[WHAT YOU WILL DO]:
Copy the items below character for character, starting with their first line and continuing through the line that contains "Reading left to right, transcribe", with both of those lines included.
────
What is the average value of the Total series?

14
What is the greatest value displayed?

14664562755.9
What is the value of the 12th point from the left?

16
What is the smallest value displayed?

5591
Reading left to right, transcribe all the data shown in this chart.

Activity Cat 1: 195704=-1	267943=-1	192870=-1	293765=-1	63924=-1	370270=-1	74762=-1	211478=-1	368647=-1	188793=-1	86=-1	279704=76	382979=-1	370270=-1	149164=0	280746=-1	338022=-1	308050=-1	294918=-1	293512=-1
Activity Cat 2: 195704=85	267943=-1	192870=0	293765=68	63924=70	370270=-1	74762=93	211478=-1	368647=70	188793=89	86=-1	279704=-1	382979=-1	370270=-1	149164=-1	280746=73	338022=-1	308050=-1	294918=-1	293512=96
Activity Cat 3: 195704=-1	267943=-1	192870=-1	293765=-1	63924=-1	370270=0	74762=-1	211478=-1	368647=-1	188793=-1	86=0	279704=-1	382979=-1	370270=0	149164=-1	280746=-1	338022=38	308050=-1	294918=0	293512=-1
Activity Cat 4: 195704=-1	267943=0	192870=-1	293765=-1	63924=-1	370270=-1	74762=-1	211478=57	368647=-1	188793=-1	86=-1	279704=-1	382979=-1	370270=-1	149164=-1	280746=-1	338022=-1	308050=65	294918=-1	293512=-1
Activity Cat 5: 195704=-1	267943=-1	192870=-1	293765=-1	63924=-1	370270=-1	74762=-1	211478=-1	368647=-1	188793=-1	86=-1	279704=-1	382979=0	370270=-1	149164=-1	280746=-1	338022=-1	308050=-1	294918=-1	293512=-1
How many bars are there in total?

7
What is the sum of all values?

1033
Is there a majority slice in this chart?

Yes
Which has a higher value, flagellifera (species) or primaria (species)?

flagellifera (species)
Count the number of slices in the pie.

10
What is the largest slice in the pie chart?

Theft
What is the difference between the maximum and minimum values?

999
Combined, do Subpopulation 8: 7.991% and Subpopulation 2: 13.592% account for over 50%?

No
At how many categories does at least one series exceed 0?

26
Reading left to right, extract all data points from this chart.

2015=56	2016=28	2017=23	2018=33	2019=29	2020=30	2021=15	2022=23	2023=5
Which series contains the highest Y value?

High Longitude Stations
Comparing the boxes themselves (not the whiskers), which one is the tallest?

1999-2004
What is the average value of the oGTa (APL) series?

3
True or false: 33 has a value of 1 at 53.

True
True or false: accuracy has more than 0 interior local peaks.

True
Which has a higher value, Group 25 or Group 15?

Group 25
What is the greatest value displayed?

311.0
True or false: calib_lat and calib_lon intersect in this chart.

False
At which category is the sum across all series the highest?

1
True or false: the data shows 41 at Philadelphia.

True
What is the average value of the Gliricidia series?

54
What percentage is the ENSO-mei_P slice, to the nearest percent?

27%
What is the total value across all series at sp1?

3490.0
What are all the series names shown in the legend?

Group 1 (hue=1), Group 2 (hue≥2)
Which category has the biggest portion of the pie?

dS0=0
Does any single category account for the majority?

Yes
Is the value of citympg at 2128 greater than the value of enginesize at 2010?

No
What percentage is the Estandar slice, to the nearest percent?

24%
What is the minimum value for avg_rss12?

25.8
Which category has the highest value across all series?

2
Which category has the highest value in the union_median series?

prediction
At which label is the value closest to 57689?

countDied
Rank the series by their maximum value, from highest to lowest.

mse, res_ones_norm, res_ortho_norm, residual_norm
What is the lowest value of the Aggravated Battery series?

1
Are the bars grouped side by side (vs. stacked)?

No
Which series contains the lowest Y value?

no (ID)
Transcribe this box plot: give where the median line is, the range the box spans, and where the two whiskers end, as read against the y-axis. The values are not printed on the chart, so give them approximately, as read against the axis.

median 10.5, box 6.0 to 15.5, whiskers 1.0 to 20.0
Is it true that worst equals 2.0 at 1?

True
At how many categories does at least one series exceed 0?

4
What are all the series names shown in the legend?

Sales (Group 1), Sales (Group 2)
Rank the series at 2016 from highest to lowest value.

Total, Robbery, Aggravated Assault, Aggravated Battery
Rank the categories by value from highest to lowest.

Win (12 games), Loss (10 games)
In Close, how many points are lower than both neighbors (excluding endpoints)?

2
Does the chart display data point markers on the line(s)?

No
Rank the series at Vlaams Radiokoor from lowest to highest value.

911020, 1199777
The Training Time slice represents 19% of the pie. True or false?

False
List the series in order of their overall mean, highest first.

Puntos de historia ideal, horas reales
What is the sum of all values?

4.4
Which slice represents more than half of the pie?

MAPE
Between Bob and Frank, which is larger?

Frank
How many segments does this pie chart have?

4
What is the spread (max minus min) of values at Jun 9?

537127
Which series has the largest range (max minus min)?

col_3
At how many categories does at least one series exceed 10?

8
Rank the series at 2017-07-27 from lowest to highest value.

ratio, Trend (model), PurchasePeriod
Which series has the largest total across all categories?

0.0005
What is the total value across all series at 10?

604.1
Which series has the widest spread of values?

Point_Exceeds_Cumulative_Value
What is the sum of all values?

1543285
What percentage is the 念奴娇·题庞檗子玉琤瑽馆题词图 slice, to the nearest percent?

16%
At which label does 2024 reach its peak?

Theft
────
[ANSWER TO THIS PROBLEM]:
What is the average value of the Total series?

14
What is the greatest value displayed?

14664562755.9
What is the value of the 12th point from the left?

16
What is the smallest value displayed?

5591
Reading left to right, transcribe all the data shown in this chart.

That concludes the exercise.